The Queen also received a garland of flowers from two girls in Khartoum, as part of the warm welcome she received during her visit. One of the highlights of the Queen's visit was the afternoon of camel racing, which she attended with El Tigani El-Mahi. The two were seen together in an open-topped Rolls Royce car as they drove onto the race course, accompanied by a crowd of excited Sudanese spectators. The Queen also witnessed tribal dancing during her visit, adding to the cultural exchange that took place between the two countries.

The Queen and Prince Philip, Duke of Edinburgh were also received by the people of Omdurman, including the Mayor Mansour Ali Haseeb, and the welcoming ceremony included a traditional Sudanese dance performance.
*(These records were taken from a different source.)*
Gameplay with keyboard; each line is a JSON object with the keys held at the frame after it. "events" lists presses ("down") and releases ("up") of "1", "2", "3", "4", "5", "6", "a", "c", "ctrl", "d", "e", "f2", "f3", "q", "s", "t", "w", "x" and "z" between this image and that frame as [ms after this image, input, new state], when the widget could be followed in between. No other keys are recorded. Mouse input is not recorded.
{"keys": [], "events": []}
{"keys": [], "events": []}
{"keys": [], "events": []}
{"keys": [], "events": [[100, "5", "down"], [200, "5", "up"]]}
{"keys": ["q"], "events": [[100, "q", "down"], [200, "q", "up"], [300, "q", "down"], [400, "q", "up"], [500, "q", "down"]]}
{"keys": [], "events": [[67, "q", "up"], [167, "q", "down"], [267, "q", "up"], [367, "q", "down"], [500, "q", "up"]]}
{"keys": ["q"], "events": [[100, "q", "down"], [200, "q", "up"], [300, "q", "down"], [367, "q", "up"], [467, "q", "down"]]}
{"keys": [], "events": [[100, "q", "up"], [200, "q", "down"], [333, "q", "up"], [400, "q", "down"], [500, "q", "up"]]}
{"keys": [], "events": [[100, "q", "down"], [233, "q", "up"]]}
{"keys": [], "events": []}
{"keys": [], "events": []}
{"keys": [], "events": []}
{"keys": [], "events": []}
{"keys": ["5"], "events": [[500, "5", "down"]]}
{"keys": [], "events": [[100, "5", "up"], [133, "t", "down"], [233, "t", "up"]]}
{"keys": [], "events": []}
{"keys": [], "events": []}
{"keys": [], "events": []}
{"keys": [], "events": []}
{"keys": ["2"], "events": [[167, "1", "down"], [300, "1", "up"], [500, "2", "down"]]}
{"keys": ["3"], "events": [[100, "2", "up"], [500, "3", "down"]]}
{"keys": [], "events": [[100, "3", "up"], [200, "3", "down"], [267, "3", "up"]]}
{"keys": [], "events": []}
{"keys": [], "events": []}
The Queen and Prince Philip also visited El Obeid, where they were greeted by the province high commissioner, Sayed Suleeman Wagieallah.

=== Later years ===
Sudan experienced its second democratic era, also known as the Second Democracy. The Second Democracy in Sudan refers to a period of time from 1965 to 1969 when political parties returned and competed in elections, which were held by the transitional government in April and May 1965. During this period, radical professionals and workers demanded socio-economic reforms to strengthen democracy and succeeded in defeating the military regime that had ruled Sudan before. However, this democratic era was short-lived as a successful coup d'état took place in 1969, led by Colonel Gaafar Nimeiry against the government of President Ismail al-Azhari and Prime Minister. This coup signalled the end of Sudan's second democratic era and saw the beginning of Nimeiry's 16-year rule.

During that period, el-Mahi remained committed to his vision of Sudanese nationalism and cultural identity, and was critical of many of the policies and practices of the post-independence governments. He was particularly concerned about issues of regional inequality and the marginalisation of certain groups within Sudanese society, and advocated for a more inclusive and egalitarian approach to governance. However, he focused on his literary and psychiatric work.

== Death ==
el-Mahi died in Khartoum on 8 January 1970. He is remembered as one of the most important intellectual and political figures in Sudanese history, and his contributions to the country's struggle for independence, Sudanese culture, politics, and intellectual life continue to be celebrated by scholars and activists today.